Trensurb adere à mobilização nacional “Brasil Sem Misoginia”

Por Marina Klein Telles

Na tarde de segunda-feira (27), o diretor-presidente da Trensurb, Fernando Marroni, e a diretora de Administração e Finanças, Vanessa Rocha, assinaram o termo de adesão da empresa à iniciativa Brasil Sem Misoginia. Promovida pelo Ministério das Mulheres, a ação busca conscientizar e mobilizar a sociedade para o enfrentamento à misoginia enquanto raiz de todas as formas de violência contra as mulheres.

A proposta é realizar uma mobilização nacional de todos os setores— governos, empresas, sociedade civil, ONGs, movimentos sociais, entidades, instituições de ensino, torcidas organizadas, times de futebol, grupos religiosos, artistas, entre outros — com o objetivo de enfrentar a misoginia – o ódio e todas as formas de violência e discriminação contra as mulheres. Através de seu Núcleo de Apoio à Diversidade, a Trensurb irá promover ações de sensibilização e informação sobre o tema da violência contra a mulher junto aos usuários e usuárias nas estações, em parceria com as secretarias e coordenadorias da Mulher de Canoas, Esteio, Sapucaia e São Leopoldo.

Na Estação Mercado, em Porto Alegre, o enfoque será o diálogo com os homens em parceria com a Frente Parlamentar dos Homens pelo Fim da Violência contra à Mulher. “A nossa empresa tem a responsabilidade de tratar desses temas transversalmente. Penso que o nosso Núcleo está dando uma grande contribuição”, afirma o diretor-presidente Fernando Marroni.
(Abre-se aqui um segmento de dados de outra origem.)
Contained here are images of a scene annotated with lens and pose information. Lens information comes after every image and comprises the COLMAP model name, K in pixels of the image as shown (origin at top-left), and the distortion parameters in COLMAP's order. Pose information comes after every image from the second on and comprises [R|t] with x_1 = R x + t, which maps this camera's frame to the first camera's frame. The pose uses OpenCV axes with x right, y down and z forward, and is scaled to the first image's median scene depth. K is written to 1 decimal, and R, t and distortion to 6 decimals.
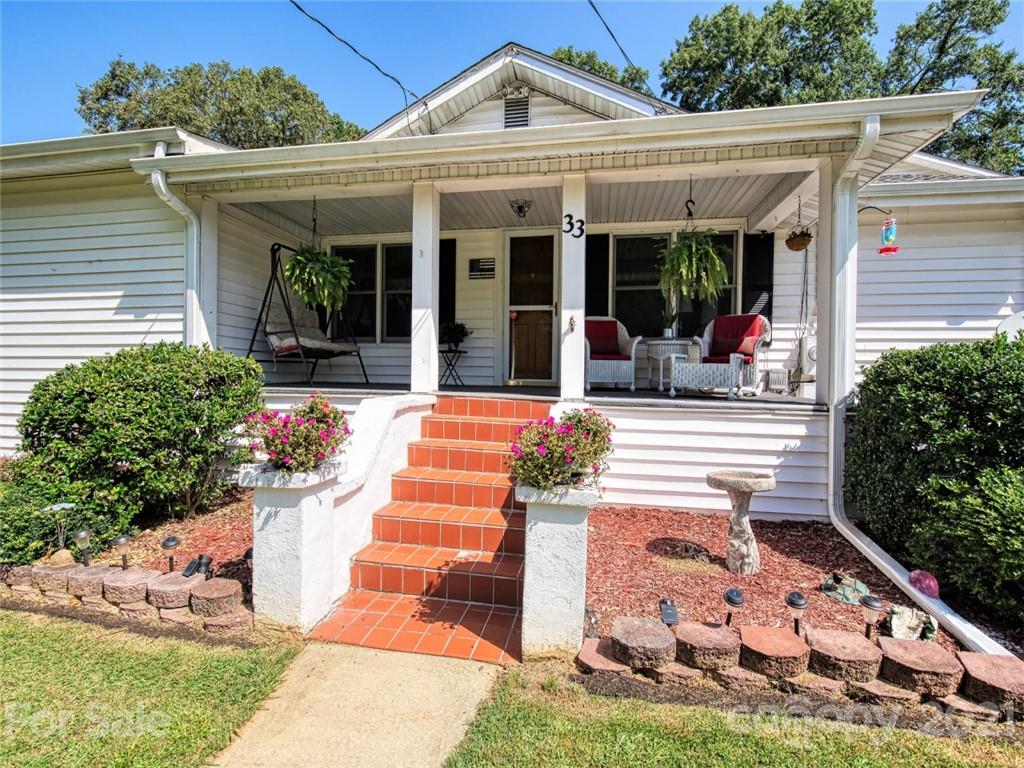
lens RADIAL K [[446.8, 0, 512.0], [0, 446.8, 384.0], [0, 0, 1]] dist [0.003750, 0.000083]
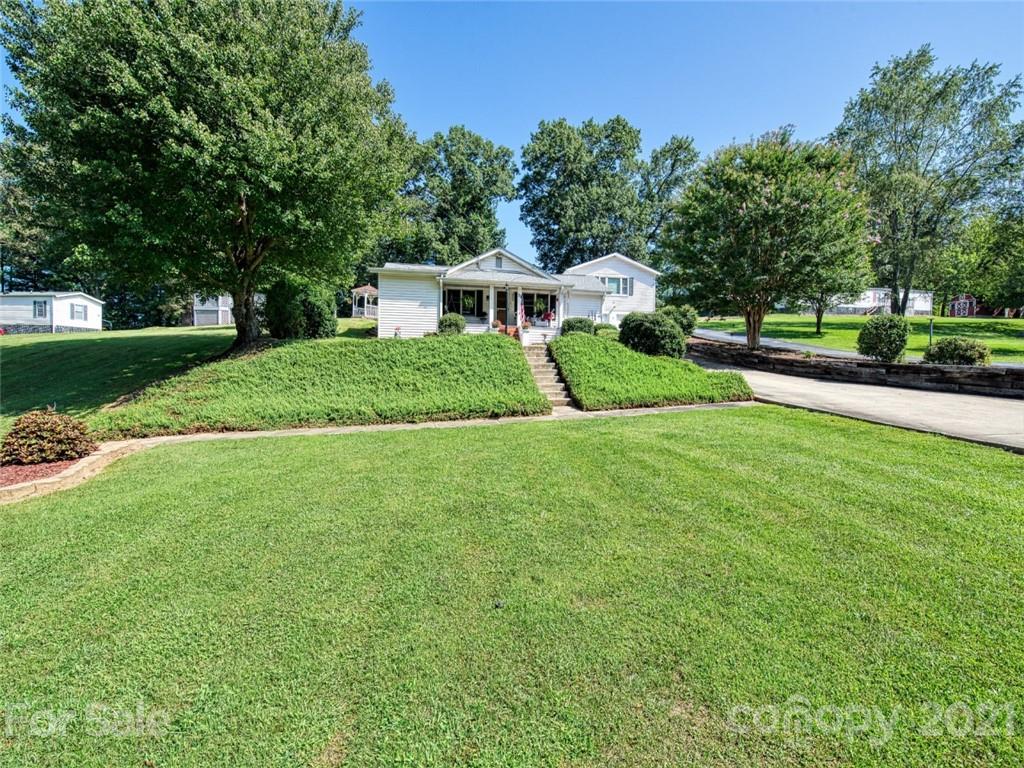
lens RADIAL K [[443.9, 0, 512.0], [0, 443.9, 384.0], [0, 0, 1]] dist [-0.001353, -0.000014]
pose [[0.949527, -0.002156, 0.313676, -1.160420], [-0.002638, 0.999886, 0.014858, 0.458904], [-0.313673, -0.014935, 0.949414, -2.915469]]
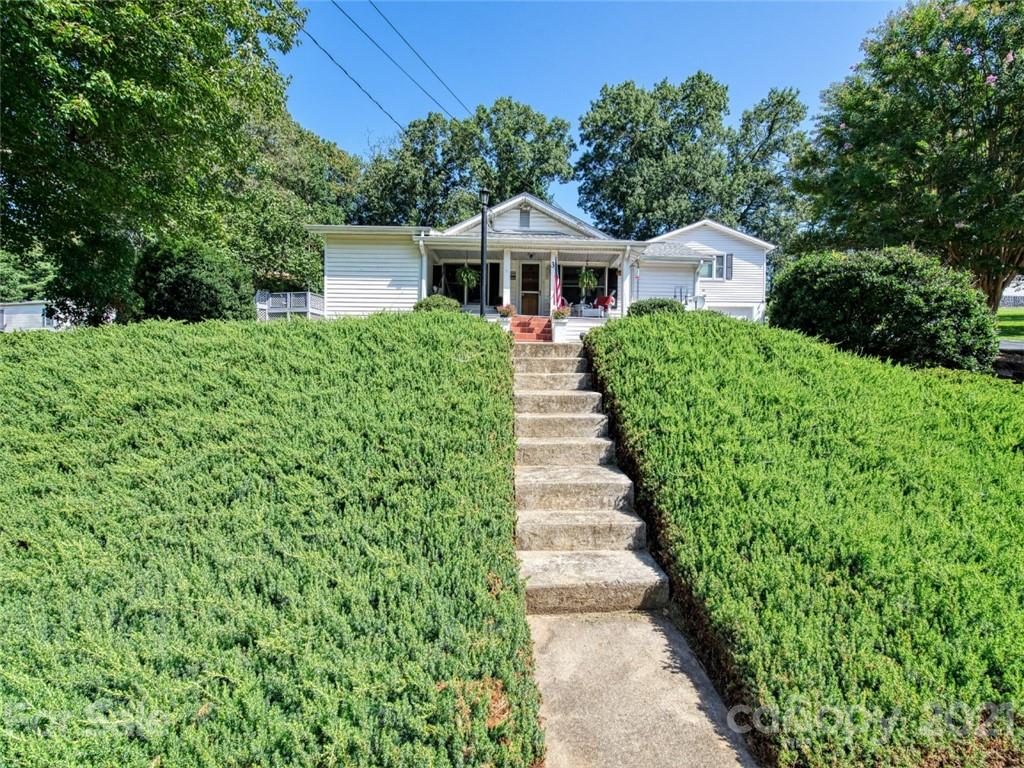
lens RADIAL K [[445.6, 0, 512.0], [0, 445.6, 384.0], [0, 0, 1]] dist [0.003968, -0.000450]
pose [[0.984977, 0.005114, 0.172610, -0.506202], [-0.004321, 0.999978, -0.004967, 0.374486], [-0.172632, 0.004146, 0.984978, -1.513470]]
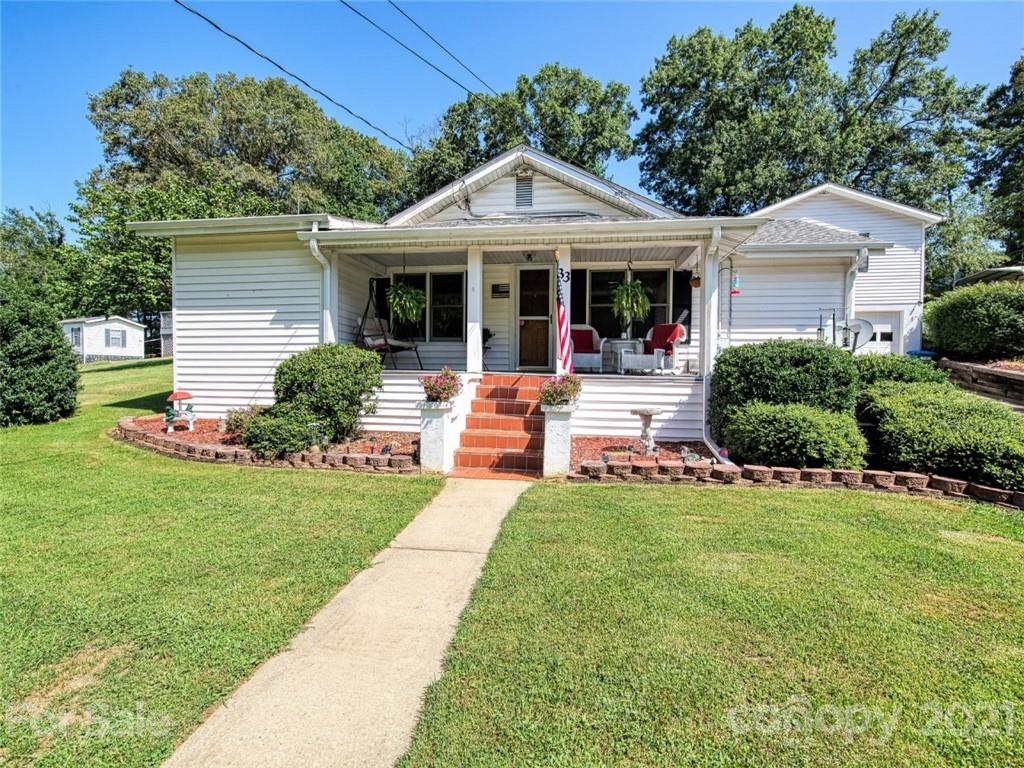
lens RADIAL K [[445.6, 0, 512.0], [0, 445.6, 384.0], [0, 0, 1]] dist [0.003968, -0.000450]
pose [[0.999572, -0.003467, 0.029056, -0.076354], [0.003177, 0.999945, 0.010014, 0.033580], [-0.029089, -0.009917, 0.999528, -0.485466]]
Ele também destaca a importância de tratar do assunto internamente e de se “fazer essa sensibilização dos nossos trabalhadores para este tema tão importante”.

Para a diretora Vanessa Rocha, “enfrentar a misoginia é um passo estratégico para que possamos de fato ter um país que garanta os direitos das mulheres”. Ela considera a iniciativa do governo federal em criar a proposta do Brasil Sem Misoginia como “um marco nessa luta histórica”. E, segundo a diretora, “a Trensurb se soma a essa causa com toda força que requer uma pauta desta importância, pois o objetivo de estimular o debate sobre o tema e a execução de ações diversas de enfrentamento à misoginia é fundamental”.

Ceniriani da Silva é integrante do Núcleo de Apoio à Diversidade da Trensurb e participou da organização de atividades durante os 21 Dias de Ativismo pelo Fim da Violência contra as Mulheres. “A misoginia é o sentimento de repulsa, ódio ou aversão às mulheres, que tem como resultado a desvalorização da mulher na sociedade, humilhação, objetificação,  violência doméstica, assédio e violência sexual e também os feminicídios”, explica ela. “Combater a misoginia é uma tarefa de toda a sociedade, e a Trensurb, enquanto empresa pública, assume também esta responsabilidade construindo um calendário de ações durante os 21 de Dias de Ativismo pelo Fim da Violência Contra as Mulheres”, completa.

Os 21 Dias de Ativismo baseiam-se em uma mobilização internacional chamada 16 Dias de Ativismo pelo Fim da Violência contra as Mulheres, que ocorre todos os anos, com início em 25 de novembro, Dia Internacional para a Eliminação da Violência contra as Mulheres, indo até 10 de dezembro, o Dia Internacional dos Direitos Humanos, passando pelo Dia Nacional de Mobilização dos Homens pelo Fim da Violência contra as Mulheres, 6 de dezembro. No Brasil, as ações estendem-se por 21 dias, tendo início em 20 de novembro, Dia da Consciência Negra – considerando a dupla vulnerabilidade da mulher negra.